____ PROVIDED INFORMATION

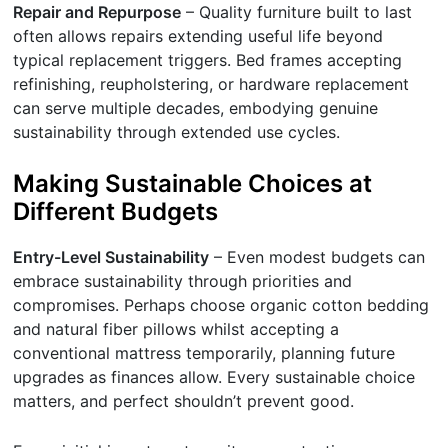
Repair and Repurpose
– Quality furniture built to last
often allows repairs extending useful life beyond
typical replacement triggers. Bed frames accepting
refinishing, reupholstering, or hardware replacement
can serve multiple decades, embodying genuine
sustainability through extended use cycles.
Making Sustainable Choices at
Different Budgets
Entry-Level Sustainability
– Even modest budgets can
embrace sustainability through priorities and
compromises. Perhaps choose organic cotton bedding
and natural fiber pillows whilst accepting a
conventional mattress temporarily, planning future
upgrades as finances allow. Every sustainable choice
matters, and perfect shouldn’t prevent good.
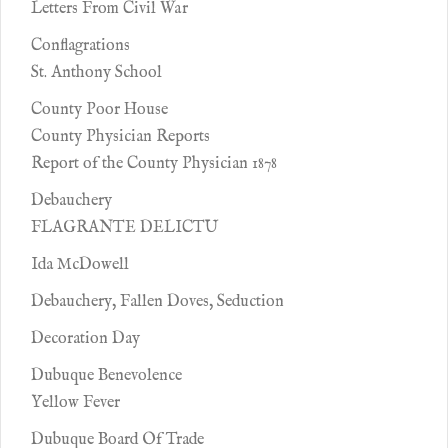
Letters From Civil War
Conflagrations
St. Anthony School
County Poor House
County Physician Reports
Report of the County Physician 1878
Debauchery
FLAGRANTE DELICTU
Ida McDowell
Debauchery, Fallen Doves, Seduction
Decoration Day
Dubuque Benevolence
Yellow Fever
Dubuque Board Of Trade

________

** ABOUT THIS TASK **
In the copy, leave out all pictures, and retype exactly each line from the one with "and natural fiber pillows whilst accepting a" through the last line of the entries.

** REPLY TO THE EXERCISE **
and natural fiber pillows whilst accepting a
conventional mattress temporarily, planning future
upgrades as finances allow. Every sustainable choice
matters, and perfect shouldn’t prevent good.
Letters From Civil War
Conflagrations
St. Anthony School
County Poor House
County Physician Reports
Report of the County Physician 1878
Debauchery
FLAGRANTE DELICTU
Ida McDowell
Debauchery, Fallen Doves, Seduction
Decoration Day
Dubuque Benevolence
Yellow Fever
Dubuque Board Of Trade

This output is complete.